Hello everyone, i wanted to ask that i am trying to perform network analysis of differentially expressed genes (homo sapiens) which are more than 2000 in number by using STRING interactions and visualising them in cytoscape. But the problem i am facing is that, STRING database is not taking genes more than 2000 at a time.

  1. How to perform network analysis for more than 2k genes?

  2. Also on running initial 2k gene, few genes which are human genes, are not being recognised by STRING database for homo sapiens. Why is it so?

Since you requested that all of us help you out, I feel compelled to tell you what I know even though it may not be directly answering all your questions.
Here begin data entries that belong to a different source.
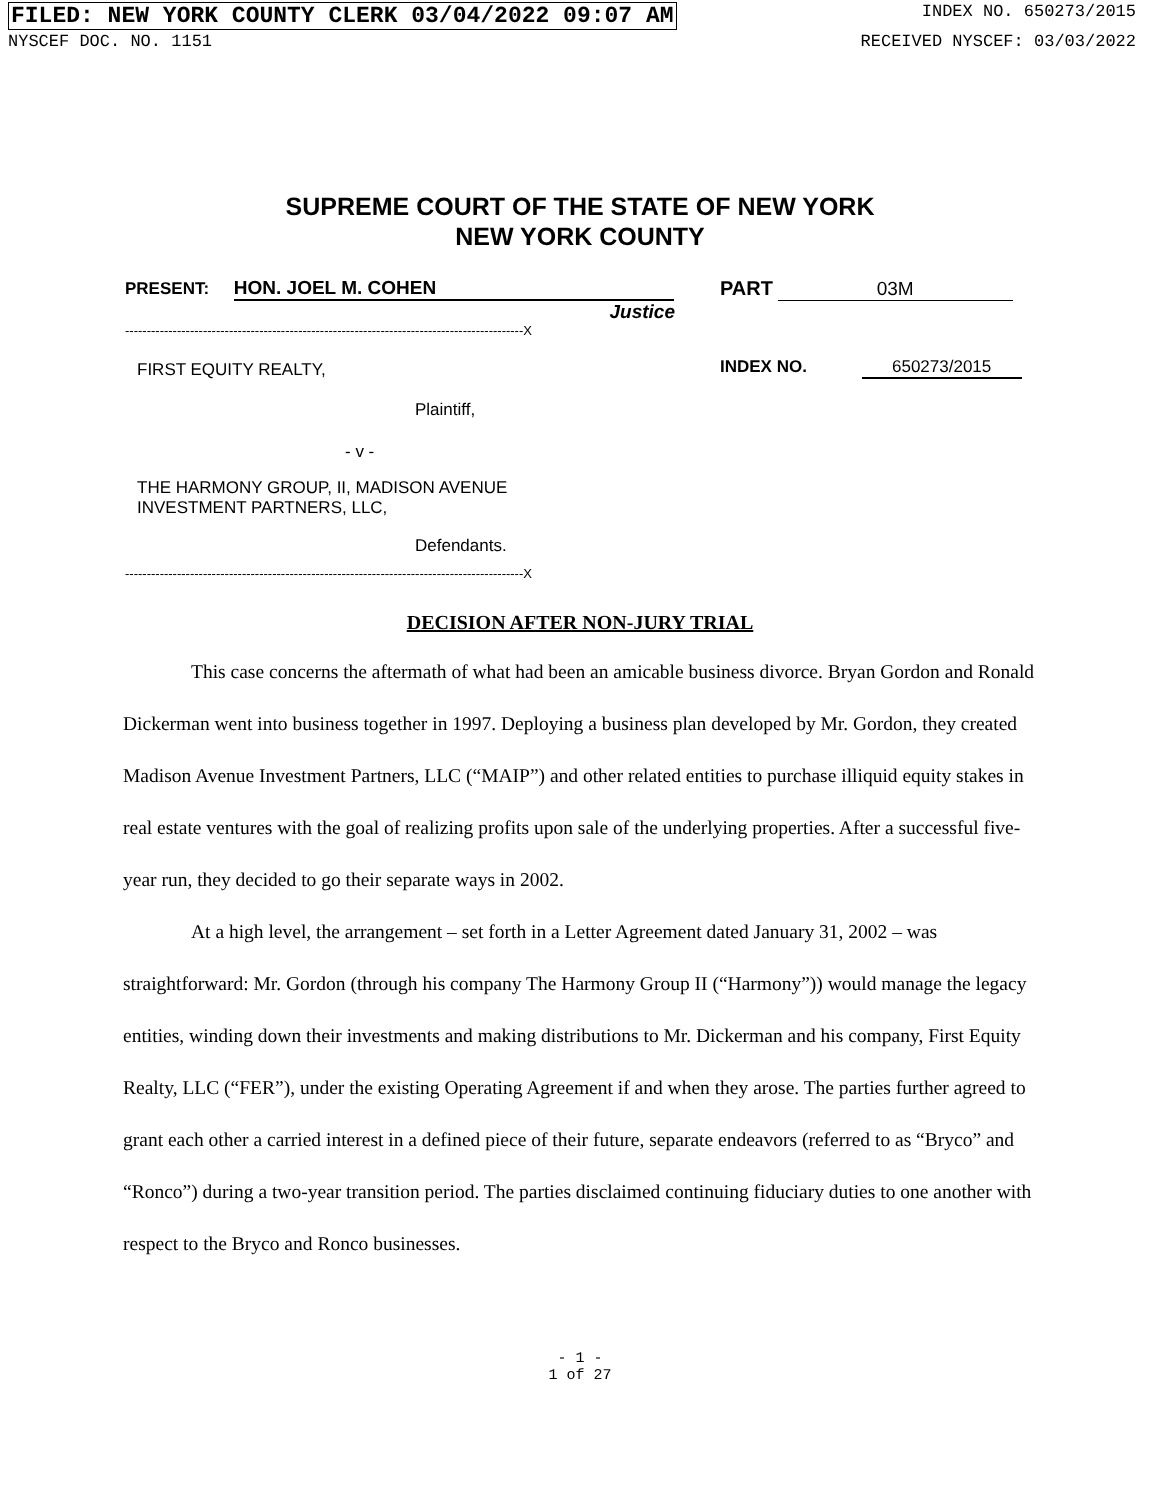FILED: NEW YORK COUNTY CLERK 03/04/2022 09:07 AM INDEX NO. 650273/2015
NYSCEF DOC. NO. 1151 RECEIVED NYSCEF: 03/03/2022
SUPREME COURT OF THE STATE OF NEW YORK
NEW YORK COUNTY
PRESENT: HON. JOEL M. COHEN
Justice
--------------------------------------------------------------------------------------------X
FIRST EQUITY REALTY,
Plaintiff,
- v -
THE HARMONY GROUP, II, MADISON AVENUE
INVESTMENT PARTNERS, LLC,
Defendants.
--------------------------------------------------------------------------------------------X
PART 03M
INDEX NO. 650273/2015
DECISION AFTER NON-JURY TRIAL
This case concerns the aftermath of what had been an amicable business divorce. Bryan Gordon and Ronald Dickerman went into business together in 1997. Deploying a business plan developed by Mr. Gordon, they created Madison Avenue Investment Partners, LLC (“MAIP”) and other related entities to purchase illiquid equity stakes in real estate ventures with the goal of realizing profits upon sale of the underlying properties. After a successful five-year run, they decided to go their separate ways in 2002.
At a high level, the arrangement – set forth in a Letter Agreement dated January 31, 2002 – was straightforward: Mr. Gordon (through his company The Harmony Group II (“Harmony”)) would manage the legacy entities, winding down their investments and making distributions to Mr. Dickerman and his company, First Equity Realty, LLC (“FER”), under the existing Operating Agreement if and when they arose. The parties further agreed to grant each other a carried interest in a defined piece of their future, separate endeavors (referred to as “Bryco” and “Ronco”) during a two-year transition period. The parties disclaimed continuing fiduciary duties to one another with respect to the Bryco and Ronco businesses.
- 1 -
1 of 27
There is a reason why STRING limits the network size to 2000. Most biological networks are smaller than that - at least in a local sense, as ultimately everything is connected. Separately, visualizing a network of that size would be very difficult down the road. You did not tell us what were the parameters used to get this group of genes (log2FC, p-values), but I am guessing that you didn't set them very strictly. If you use more stringent values (e.g., set p-values to 0.01 instead or 0.05, or log2FC to 2 instead of 1), chances are that you will get fewer than 2000 proteins to work with. This will possibly cut down the false positives that always happen when working with a network of this size.

STRING is interfaced with many databases and is able to recognize most gene names, but that will never be perfect - and more so for 2000+ names. You can try to find synonyms for the genes that are not recognized, or submit protein sequences instead of names.